I particolari e le possibili connessioni tra alcuni di questi episodi sono ancora più preoccupanti. Il giovane che ha ucciso l’anno scorso Francesco Pio sembra infatti che fosse amico dell’assassino di Santo Romano ed entrambi erano legati al figlio di un boss mafioso del clan Aprea, più volte arrestato per porto illegale di armi. C’è una foto inquietante che riprende i tre soggetti, che a quanto pare avevano un forte legame di amicizia e “fratellanza”, pubblicata sui social pochi giorni dopo l’uccisione di Francesco Pio Maimone proprio dal boss. Sembra una sorta di sostegno pubblico all’assassino e a quello che ha fatto. Questa amicizia mafiosa evidentemente non è casuale e ha contribuito almeno ad armare le mani omicide. Entrambi, peraltro, avrebbero ucciso per lo stesso incredibile movente: perché le loro scarpe firmate da centinaia di euro erano state sporcate.
Ci sono matrici comuni in queste tragedie, condotte simili, addirittura stesse amicizie e legami pericolosi, e gli esiti purtroppo sono assolutamente drammatici.
C’è allora l’urgenza assoluta di disarmare questi giovani e chi li sostiene. E su questo fronte tantissimo stanno facendo le forze dell’ordine e la magistratura. Ma esiste una necessità altrettanto evidente che è quella di sviluppare efficaci percorsi di recupero e rieducazione per intere generazioni di ragazzi e ragazze che vivono quotidianamente bombardati da messaggi fuorvianti, da cui emerge che portare armi ed usarle sia una cosa normale, tanto da indurre alcuni giovanissimi a pensare che il coltello sia ormai un accessorio indispensabile per difendersi.
In tal modo il possesso di armi è diventato giustificato proprio perché si tratterebbe di strumenti atti a difendere e non più ad offendere, come invece anacronisticamente la legge ancora li considererebbe.

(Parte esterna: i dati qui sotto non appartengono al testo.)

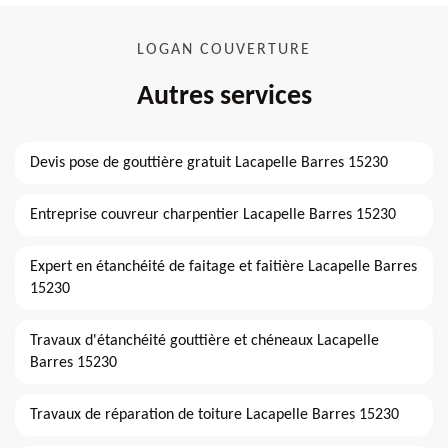
LOGAN COUVERTURE
Autres services
Devis pose de gouttière gratuit Lacapelle Barres 15230
Entreprise couvreur charpentier Lacapelle Barres 15230
Expert en étanchéité de faitage et faitière Lacapelle Barres
15230
Travaux d'étanchéité gouttière et chéneaux Lacapelle
Barres 15230
Travaux de réparation de toiture Lacapelle Barres 15230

Sono narrazioni talmente diffuse e propagandate, soprattutto su certi social, da indurre in errore anche giovani rampolli di famiglie perbene.
L’incontro ed il dialogo pluriennale coi ragazzi nelle scuole mi rimandano la stringente necessità di intervenire sui modelli educativi e sul processo di crescita, che sembra ormai disancorato dal binomio responsabilità/punizione.
Di contro, le fortunatamente tante storie di ragazze e ragazzi che ce l’hanno fatta, grazie anche ad un incontro a scuola ed all’attivazione di un processo di riflessione e maturazione di coscienza e consapevolezza, dimostrano l’utilità di percorsi di formazione e apprendimento di esempi positivi.
Quali sono gli esempi che diamo e che modelli trasmettiamo ai nostri figli? Queste sono le domande a cui non possiamo più permetterci di non rispondere.
Il tempo è già scaduto.
L’antimafia oggi è soprattutto questa, perché, come ci ha insegnato Paolo Borsellino, “solo se la gioventù le negherà il consenso, anche la onnipotente e misteriosa mafia svanirà come un incubo”.
Eppure, la gioventù non può farcela da sola senza una consapevole azione di indirizzo da parte di quelli che probabilmente proprio perché già caduti in errore o per averne accusato pesantemente le conseguenze, dovrebbero oggi sentire più stringente il bisogno di agire con tutti i mezzi a disposizione. Sperando che non sia già troppo tardi.